L'autonomia dichiarata secondo il ciclo WLTP varia in base alla versione e alla dimensione dei cerchi, con valori che vanno da circa 460 km per la Eletre R fino a circa 600 km per le versioni con potenza inferiore e ruote di diametro più contenuto.
Anni di produzione
Dal 2022 (commercializzazione dal 2023)
Interni e tecnologia di bordo
L'abitacolo punta su una qualità percepita elevata, con pelli, inserti e assemblaggi curati che i test hanno indicato come il livello più alto mai raggiunto da una Lotus. La plancia è dominata da uno schermo centrale OLED da circa 15 pollici, affiancato da un quadro strumenti digitale e da un head-up display, gestiti da un sistema operativo con un'interfaccia grafica di ispirazione videoludica.
Di serie o a richiesta è disponibile un impianto audio a marchio KEF con più altoparlanti e supporto Dolby Atmos, oltre a connettività dati integrata e compatibilità wireless con Apple CarPlay e Android Auto.
Comfort di marcia e criticità
Le sospensioni pneumatiche con ammortizzatori a controllo elettronico filtrano bene le asperità e, in modalità Sport, irrigidiscono l'assetto contenendo il rollio nonostante la massa superiore ai 2.500 kg. Lo sterzo risulta preciso per una vettura di queste dimensioni.

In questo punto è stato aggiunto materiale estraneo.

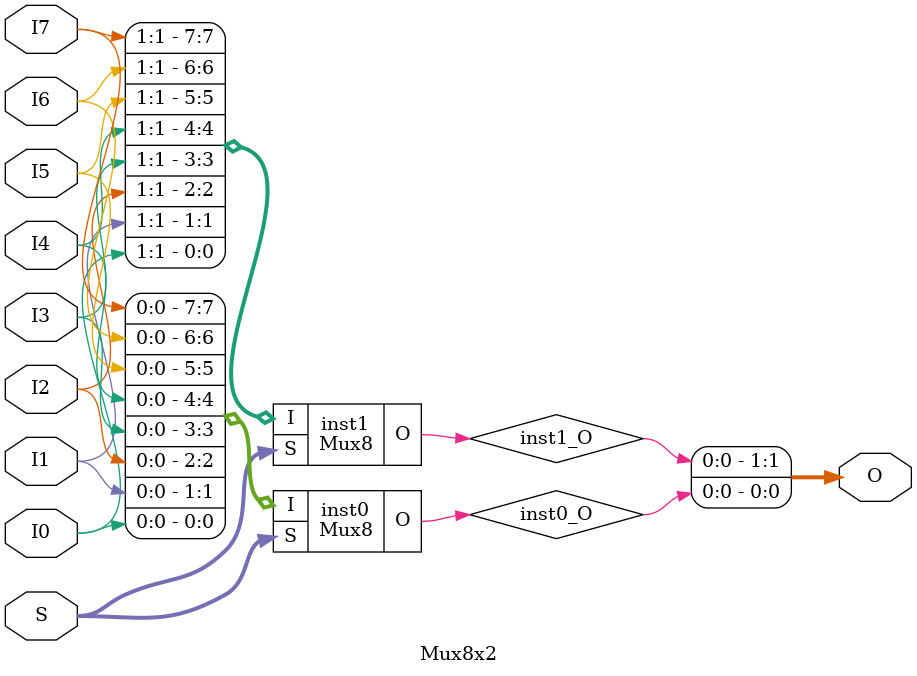
<source format=v>
module Mux4 (input [3:0] I, input [1:0] S, output  O);
wire  inst0_O;
LUT6 #(.INIT(64'hFF00F0F0CCCCAAAA)) inst0 (.I0(I[0]), .I1(I[1]), .I2(I[2]), .I3(I[3]), .I4(S[0]), .I5(S[1]), .O(inst0_O));
assign O = inst0_O;
endmodule

module Mux8 (input [7:0] I, input [2:0] S, output  O);
wire  inst0_O;
wire  inst1_O;
wire  inst2_O;
Mux4 inst0 (.I({I[3],I[2],I[1],I[0]}), .S({S[1],S[0]}), .O(inst0_O));
Mux4 inst1 (.I({I[7],I[6],I[5],I[4]}), .S({S[1],S[0]}), .O(inst1_O));
MUXF7 inst2 (.I0(inst0_O), .I1(inst1_O), .S(S[2]), .O(inst2_O));
assign O = inst2_O;
endmodule

module Mux8x2 (input [1:0] I0, input [1:0] I1, input [1:0] I2, input [1:0] I3, input [1:0] I4, input [1:0] I5, input [1:0] I6, input [1:0] I7, input [2:0] S, output [1:0] O);
wire  inst0_O;
wire  inst1_O;
Mux8 inst0 (.I({I7[0],I6[0],I5[0],I4[0],I3[0],I2[0],I1[0],I0[0]}), .S(S), .O(inst0_O));
Mux8 inst1 (.I({I7[1],I6[1],I5[1],I4[1],I3[1],I2[1],I1[1],I0[1]}), .S(S), .O(inst1_O));
assign O = {inst1_O,inst0_O};
endmodule


</source>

Il peso elevato resta però il punto più discusso dagli osservatori, perché contrasta con la storica filosofia Lotus orientata alla leggerezza, e si fa sentire soprattutto in frenata e nei consumi in caso di guida sportiva. Alcuni proprietari hanno inoltre segnalato episodi di scarico della batteria ausiliaria a 12V e una calibrazione ritenuta troppo invasiva di alcuni sistemi di assistenza alla guida, come il mantenimento attivo di corsia.